CNET has pored over Apple's iPhone 5, the long-awaited update that includes 4G LTE, a larger, 4-inch screen, and some new design tweaks. CNET's Scott Stein goes hands-on with the excellent smartphone.
Apple's iPhone 5 is dressed to impress
We have to hand it to Apple, the company has a knack for perfecting design that borders on the obsessive. How else could the Cupertino, Calif., company have produced a rebooted iPhone 5 that feels both fresh and familiar?
Happily, the new flagship phone for AT&T, Sprint, and Verizon comes with 4G LTE, which the iPhone 5's predecessors lacked. You can see it strong and clear on this model for AT&T.

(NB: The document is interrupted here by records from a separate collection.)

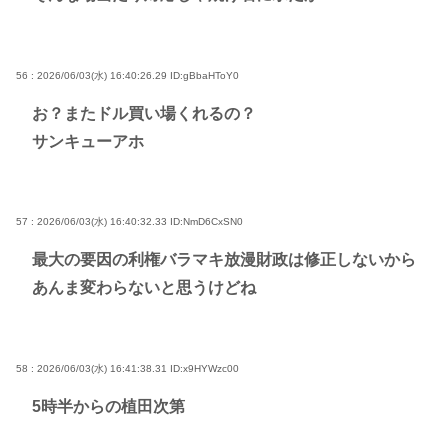
56 : 2026/06/03(水) 16:40:26.29
ID:gBbaHToY0
お？またドル買い場くれるの？
サンキューアホ
57 : 2026/06/03(水) 16:40:32.33
ID:NmD6CxSN0
最大の要因の利権バラマキ放漫財政は修正しないから
あんま変わらないと思うけどね
58 : 2026/06/03(水) 16:41:38.31
ID:x9HYWzc00
5時半からの植田次第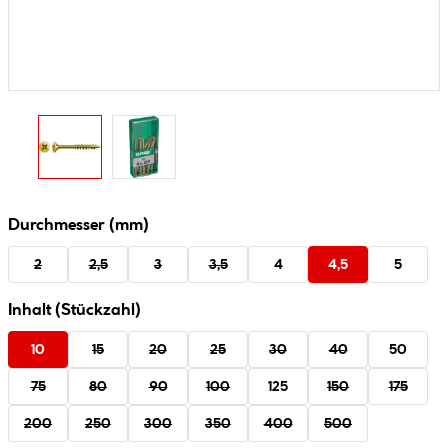
Durchmesser (mm)
2
2,5
3
3,5
4
4,5
5
Inhalt (Stückzahl)
10
15
20
25
30
40
50
75
80
90
100
125
150
175
200
250
300
350
400
500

The phone's dorsal side is sleek and gorgeous, especially the white model I reviewed. Gone is the glass backing that had a tendency to shatter, replaced instead by a metal back, mostly. The top and bottom panes still earn a glass covering for that premium sheen.
The iPhone 5's lightly updated iSight camera module contains the 8-megapixel lens and an LED flash. Inside, the software enables dynamic low lighting, image stabilizing in the video mode, and the ability to take still shots while shooting video (previously an Android-only trick).

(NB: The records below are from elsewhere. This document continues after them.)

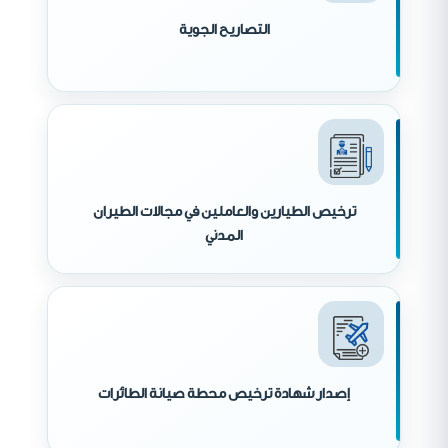
التصاريح الجوية
ترخيص الطيارين والعاملين في مجالات الطيران
المدني
إصدار شهادة ترخيص محطة صيانة الطائرات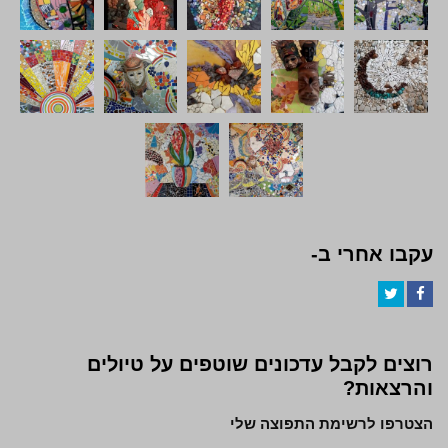
עקבו אחרי ב-
Twitter
Facebook
רוצים לקבל עדכונים שוטפים על טיולים
והרצאות?
הצטרפו לרשימת התפוצה שלי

The iPhone 5's slimmer build measures 0.3 inch thick and 3.9 ounces on the scale, making it both leaner and lighter than any other iPhone, and a top contender for thin, light smartphones against its rivals.
3D mapping is new to Apple's improved, and now proprietary, Maps app. Sailing over the streets and buildings is fun, at least during my trial week, and the facades below reminded me of a real-life SimCity video game. Google Street View is gone, though, now that Apple divorced itself from Google's mapping service. I won't lie, it will be missed for smaller cities, since flyovers only take place in urban centers.
Viewing videos on the iPhone 5 is a far better experience than on the iPhone 4S. Here, an HD episode of "Planet Earth" fills the screen. On the iPhone 4S (below) the image shrank even more because of the letterboxing effect.
This is also a good photo for seeing the iPhone 5's front-facing FaceTime camera rearing its cyclopean eye above the speaker.
You won't be able to pay by tapping your iPhone 5 to anything (unless you tack on your own NFC sticker), but the iPhone 5 does have Passbook, Apple's take on the virtual wallet. It wasn't yet live for in-depth testing ahead of the official iPhone 5 launch, but it will store your loyalty card information and other files created with the Passbook file-type by compatible apps. It's location-aware, with the idea that relevant coupons or tickets will present themselves when you reach the appropriate destination.
For many, Apple's iPhone 5 will find a natural home among the rest of your stuff. It isn't the flashiest of phones, and it may not have every bell and whistle of every rival, but the iPhone 5 is a world-class device that fits into your day-to-day rhythms. It certainly fit into mine.